AMMAN // Telecommunications operators will have to find innovative ways to charge their customers for mobile data services as demand is set to soar, the chairman of Etisalat says. Mohammed Omran said that as faster mobile standards are rolled out, operators will have to change the way they put a price on the capacity-intensive data services such as the internet and video on demand.
"Voice revenue is going down, but not in data," he said. "It's easy to charge on voice but it's difficult to charge data correctly. "Is charging unlimited the right way or is there a better way?" Mr Omran pointed to an Etisalat promotionin which mobile data was offered on an unlimited basis but with a so-called "fair use" policy. "If you exceed your limit, we do not charge you more but reduce your speed," he said. "Maybe this is a good model because there is a need to spend more on networks, but there is a need to rationalise it."
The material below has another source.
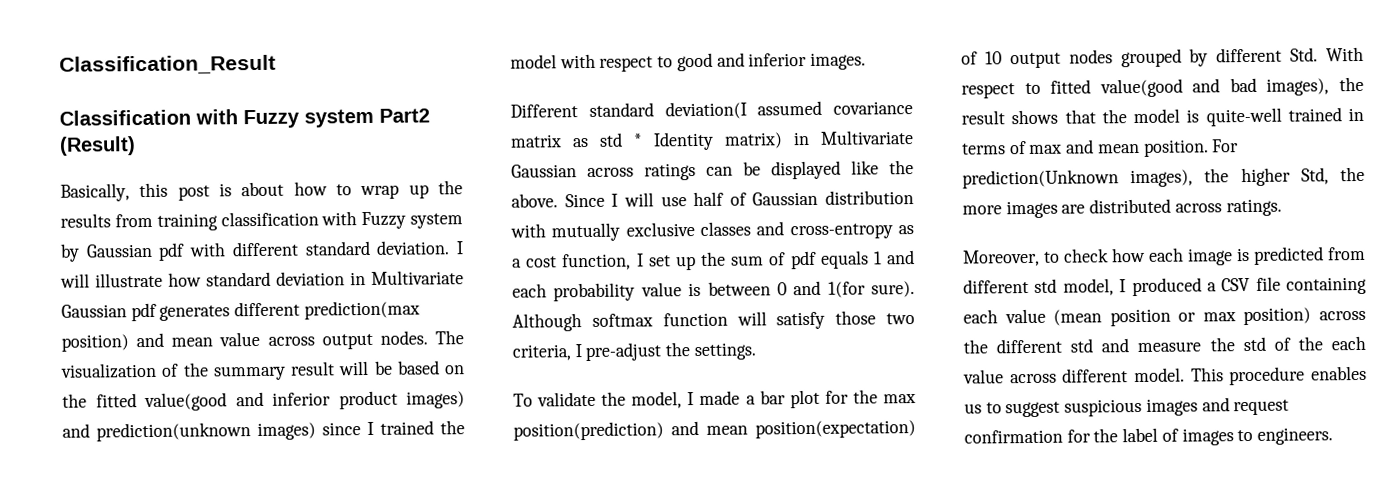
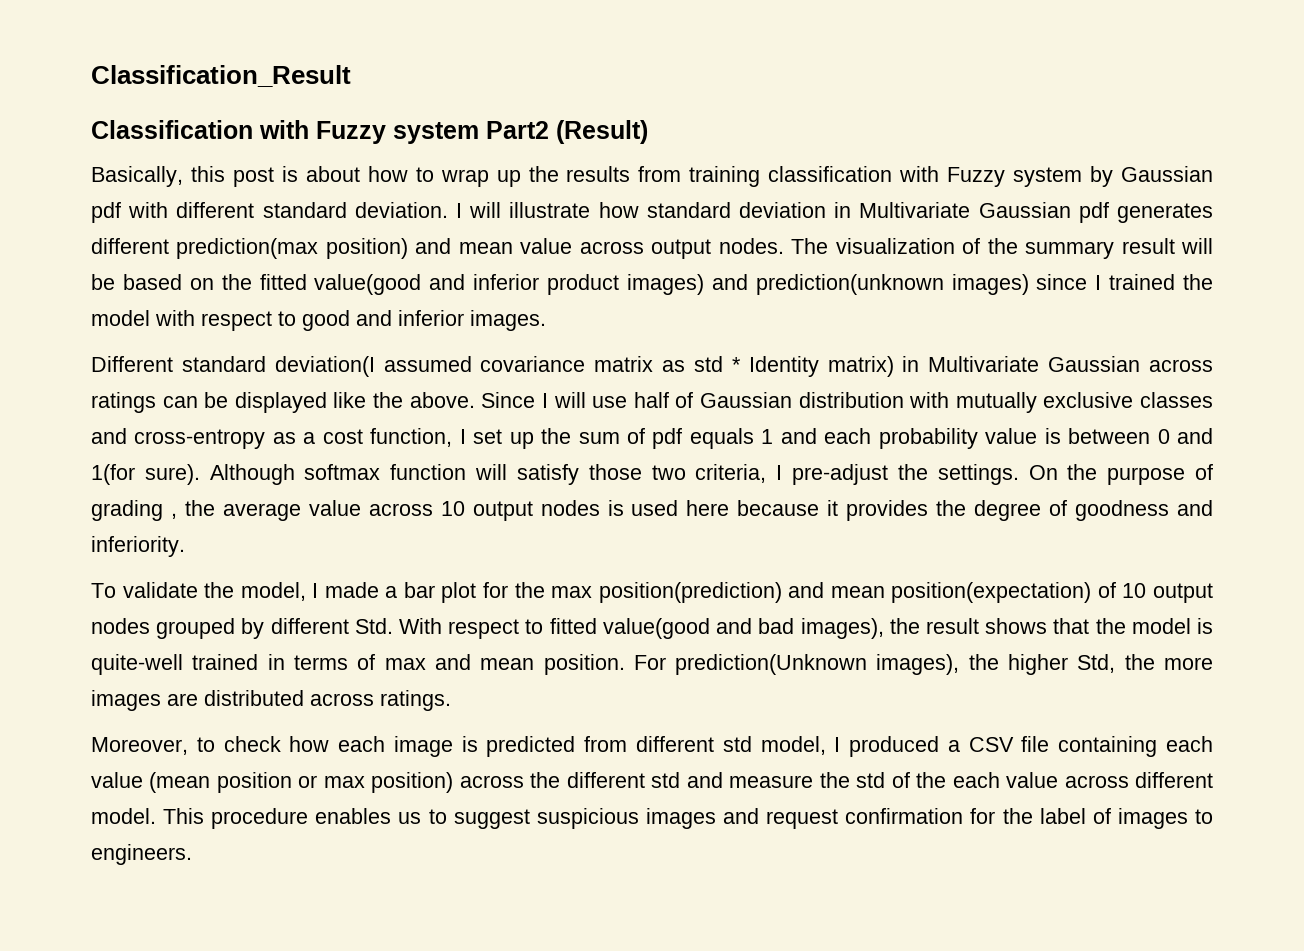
(756, 351) none -> [1028,464,1214,485] [91,500,1213,521] [91,536,185,557] On the purpose of grading , the average value across 10 output nodes is used here because it provides the degree of goodness and inferiority.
The dilemma is not limited to the Arab world. The big US operator AT&T recently dropped its offer of unlimited mobile data after it saw the strain the promotion was putting on its networks. Meanwhile, Mr Omran said Etisalat was still interested in pursuing opportunities across the Middle East. It is in talks to purchase a stake in one of India's mobile companies. India's telecoms sector is the second-fastest growing in the world behind China's, with a record 20.3 million users added in March, figures from the Cellular Operators Association of India show.
In December 2008, Etisalat entered India after acquiring a 45 per stake in the former Swan Telecom from Dynamix Balwas for $900m and has recently introduced its mobile services in 15 regions with its Indian subsidiary, Etisalat DB. The subsidiary was one of a handful of bidders that failed to win any new licences for the 3G spectrum in a wireless auction last month. "India is an important market. It's one of the largest markets in the world," said Mr Omran. "We think that we will continue to be active in India."
After the 3G auction, there has been speculation that Reliance Communications, India's second-largest telecoms operator, would sell a 26 per cent stake to either Etisalat or AT&T. But Mr Omran dismissed the rumours. "We have not made an offer to Reliance or anyone else," he said on the sidelines of a telecoms industry conference yesterday. "We are looking at Reliance and other opportunities in India."
There are a variety of ways Etisalat could expand in India, he said but declined to elaborate. "It is quite complex, but there is a right way," Mr Omran said. "There are several things we could do, like selling the existing operations and buying another." But even if Etisalat announces a deal with another operator, it will have to wait for the Indian government's restrictions on telecoms mergers to be amended.
Indian law states no operator can control more than 10 per cent of another operator in the same licence area. Legislation also restricts Etisalat, a foreign operator, from purchasing another Indian telecoms company until January. "Certain guidelines for consolidation are being evaluated by the [Indian] government now, so that's why we're looking at the Indian market," Mr Omran said. Telecoms analysts said that as a new entrant, Etisalat had to make a big play in India or risk being shut out of the market.
"They've seen the writing in the wall, that it doesn't make sense to invest in a greenfield operator [such as Etisalat DB]," said Sanjay Chawla, an analyst with Anand Rathi Financial Services in Mumbai. "They won't make money. Buying other operators at a reasonable valuation ? is a better thing to do, but they have to figure what they've invested their $900m in." Mr Omran also said Etisalat was still interested in expanding in other markets such as Libya, Iraq and Syria. He played down earlier comments that the operator was keen on buying the mobile company Djezzy in Algeria.
"Our business depends on doing things without much noise until they are ready," Mr Omran said. "I don't want to make noise for no reason."